Demande énergétique : transformer un coût en opportunité

Pour ces raisons, la participation aux marchés de l’énergie fonctionnera probablement mieux pour les organisations telles que les chaînes de vente au détail, les bureaux commerciaux et les centres de données, qui disposent de volumes élevés d’actifs énergétiques contrôlables et de la capacité d’adapter leur consommation d’énergie aux fluctuations quotidiennes des coûts. Les organisations ayant des niveaux de demande énergétique plus faibles, ou une demande énergétique moins flexible, peuvent trouver moins d’opportunités d’ajuster leur consommation d’énergie à mesure que les prix changent. Ces organisations pourraient envisager de s’associer à d’autres pour regrouper la demande énergétique et s’engager collectivement sur le marché.

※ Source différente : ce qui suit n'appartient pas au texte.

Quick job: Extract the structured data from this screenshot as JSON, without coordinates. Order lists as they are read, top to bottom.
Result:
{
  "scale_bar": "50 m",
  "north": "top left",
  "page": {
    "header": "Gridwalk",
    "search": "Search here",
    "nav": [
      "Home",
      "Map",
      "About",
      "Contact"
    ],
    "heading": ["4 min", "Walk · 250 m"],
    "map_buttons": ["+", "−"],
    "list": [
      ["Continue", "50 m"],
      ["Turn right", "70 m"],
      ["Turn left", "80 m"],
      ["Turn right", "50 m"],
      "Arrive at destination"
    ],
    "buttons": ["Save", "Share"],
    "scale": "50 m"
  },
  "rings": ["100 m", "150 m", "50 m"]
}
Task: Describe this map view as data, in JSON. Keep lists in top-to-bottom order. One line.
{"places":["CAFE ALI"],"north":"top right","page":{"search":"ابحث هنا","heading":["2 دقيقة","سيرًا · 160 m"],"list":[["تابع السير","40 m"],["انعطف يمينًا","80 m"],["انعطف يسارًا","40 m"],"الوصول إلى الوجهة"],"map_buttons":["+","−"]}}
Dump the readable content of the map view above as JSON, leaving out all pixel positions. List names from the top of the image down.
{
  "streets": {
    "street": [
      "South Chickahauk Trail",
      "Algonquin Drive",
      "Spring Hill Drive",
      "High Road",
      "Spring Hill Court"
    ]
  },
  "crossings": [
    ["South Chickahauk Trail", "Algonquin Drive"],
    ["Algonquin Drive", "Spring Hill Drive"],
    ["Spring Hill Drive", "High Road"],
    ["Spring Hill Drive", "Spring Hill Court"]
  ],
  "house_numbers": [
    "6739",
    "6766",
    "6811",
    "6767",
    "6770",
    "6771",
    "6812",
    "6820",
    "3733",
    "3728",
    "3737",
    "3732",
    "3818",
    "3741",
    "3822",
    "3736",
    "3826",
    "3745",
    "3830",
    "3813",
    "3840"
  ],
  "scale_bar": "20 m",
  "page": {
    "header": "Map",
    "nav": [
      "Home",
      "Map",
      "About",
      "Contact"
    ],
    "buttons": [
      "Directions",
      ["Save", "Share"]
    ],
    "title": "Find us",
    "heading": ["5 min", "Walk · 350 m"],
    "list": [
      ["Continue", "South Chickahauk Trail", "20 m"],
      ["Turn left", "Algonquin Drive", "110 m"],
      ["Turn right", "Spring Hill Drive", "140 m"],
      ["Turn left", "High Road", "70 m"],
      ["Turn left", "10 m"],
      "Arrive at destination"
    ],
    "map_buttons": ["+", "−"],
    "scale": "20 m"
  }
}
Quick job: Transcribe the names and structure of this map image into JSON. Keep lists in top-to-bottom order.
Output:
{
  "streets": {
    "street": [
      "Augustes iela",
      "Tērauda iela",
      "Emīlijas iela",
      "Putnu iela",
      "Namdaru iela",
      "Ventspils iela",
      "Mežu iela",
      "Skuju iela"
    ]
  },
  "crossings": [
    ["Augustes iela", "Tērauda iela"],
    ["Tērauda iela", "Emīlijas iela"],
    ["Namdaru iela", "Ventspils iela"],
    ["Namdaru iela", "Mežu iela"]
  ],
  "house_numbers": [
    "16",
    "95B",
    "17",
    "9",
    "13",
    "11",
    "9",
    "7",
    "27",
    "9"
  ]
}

Les organisations qui développent les capacités nécessaires pour s’engager sur les marchés de l’énergie et des marchés liés à l’énergie peuvent réaliser des gains substantiels. Un fabricant d’aluminium basé en Australie a gagné jusqu’à 19,2 millions de dollars australiens par an sur une période de quatre ans après s’être inscrit au programme Australian Reliability and Emergency Reserve Trader (RERT). Cet accord permettait à l’organisation de percevoir des frais auprès de l’opérateur australien du marché de l’énergie en échange d’une réduction progressive de sa fonderie lorsque la charge électrique sur le réseau atteignait son maximum, contribuant ainsi à prévenir les interruptions et les pannes.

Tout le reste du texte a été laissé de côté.